Methodology Overview

In FL+HC, hierarchical clustering is used midway through the federated training process to group clients based on the similarity of their local model updates. After clustering, each group of clients — characterized by similar data distributions — is trained on a specialized model. This approach contrasts with typical FL that seeks to produce a single global model, potentially suboptimal due to diverse training data distributions among clients.

The clustering process involves evaluating the local model updates' similarity using various distance metrics (Euclidean, Manhattan, and cosine) and linkage techniques, which organize clusters based on mean, complete or single linkages. To ensure the practicality of this method, a robust empirical analysis explores several hyperparameter configurations.

Experimental Results

The paper evaluates FL+HC on the MNIST dataset across different non-IID settings: pathological non-IID, label-swapped non-IID, and FEMNIST. These configurations simulate real-world FL scenarios where client data distributions vary widely.
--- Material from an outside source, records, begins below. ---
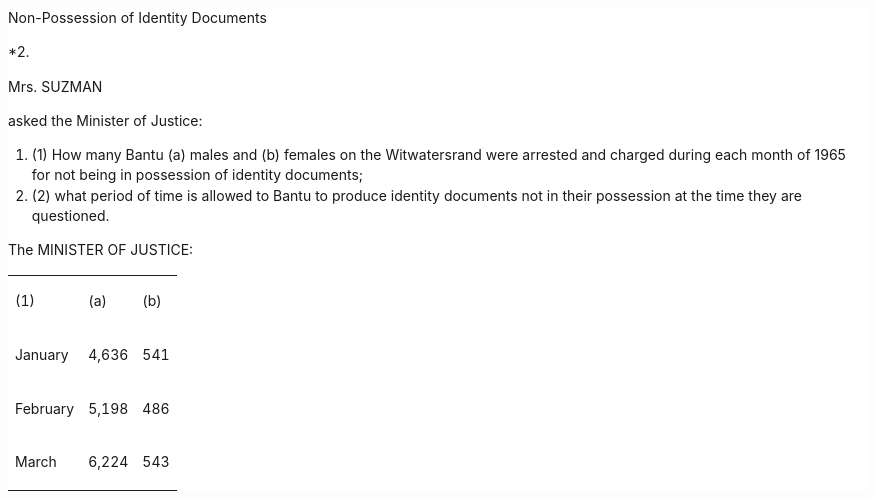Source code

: <heading>Non-Possession of Identity Documents</heading>

<question by="#suzman" to="#minister_of_justice">

<num>*2.</num>

<from>Mrs. SUZMAN</from>

<p>asked the Minister of Justice:</p>

<ol>

<li>(1) How many Bantu (a) males and (b) females on the Witwatersrand were arrested and charged during each month of 1965 for not being in possession of identity documents;</li>

<li>(2) what period of time is allowed to Bantu to produce identity documents not in their possession at the time they are questioned.</li>

</ol>

</question>

<answer by="#minister_of_justice" to="#suzman">

<from>The MINISTER OF JUSTICE:</from>

<table>

<tr>

<td><p>(1)</p></td>

<td><p>(a)</p></td>

<td><p>(b)</p></td>

</tr>

<tr>

<td><p>January</p></td>

<td><p>4,636</p></td>

<td><p>541</p></td>

</tr>

<tr>

<td><p>February</p></td>

<td><p>5,198</p></td>

<td><p>486</p></td>

</tr>

<tr>

<td><p>March</p></td>

<td><p>6,224</p></td>

<td><p>543</p></td>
  1. Pathological Non-IID: FL+HC exhibited notably faster convergence, requiring fewer communication rounds than standard FL while achieving similar final test accuracies. Employing the Manhattan distance metric led to optimal clustering results, significantly improving the rate at which clients reached the target accuracy.
  2. Label-Swapped Non-IID: Consistently, FL+HC outperformed FL in configurations where clients had conflicting label mappings. Here, the cosine distance metric was most effective in forming clusters aligned with client data peculiarities, thereby enhancing the model's generalization ability.
  3. FEMNIST Non-IID: Results showed marginal improvements, reflecting the complexity inherent in data partitioned by user. While testing varied distance metrics, no significant benefits were observed over traditional FL, indicating challenges in this more realistic and complicated setting.

Implications and Future Directions

The introduction of FL+HC highlights the importance of tailoring model training to the nuances of client data distributions in decentralized learning environments. By strategically clustering clients, the method can facilitate the creation of more accurate, specialized models without modifying the underlying FL protocol.

Theoretical implications suggest that various non-IID data characteristics may require different clustering strategies for optimal performance. Practical implications extend to industries where data privacy is paramount yet distribution is naturally skewed, such as mobile applications or IoT devices.

Future research may focus on integrating FL+HC with privacy-preserving constraints like differential privacy, addressing the noise and compression in client updates. Further scalability tests on larger networks and datasets, alongside investigations into adversarial resilience, could bolster the application potential of FL+HC.

This paper marks a step forward in the quest to reconcile federated learning with the diverse realities of distributed data environments, proposing a sophisticated yet intuitive adjustment to existing protocols.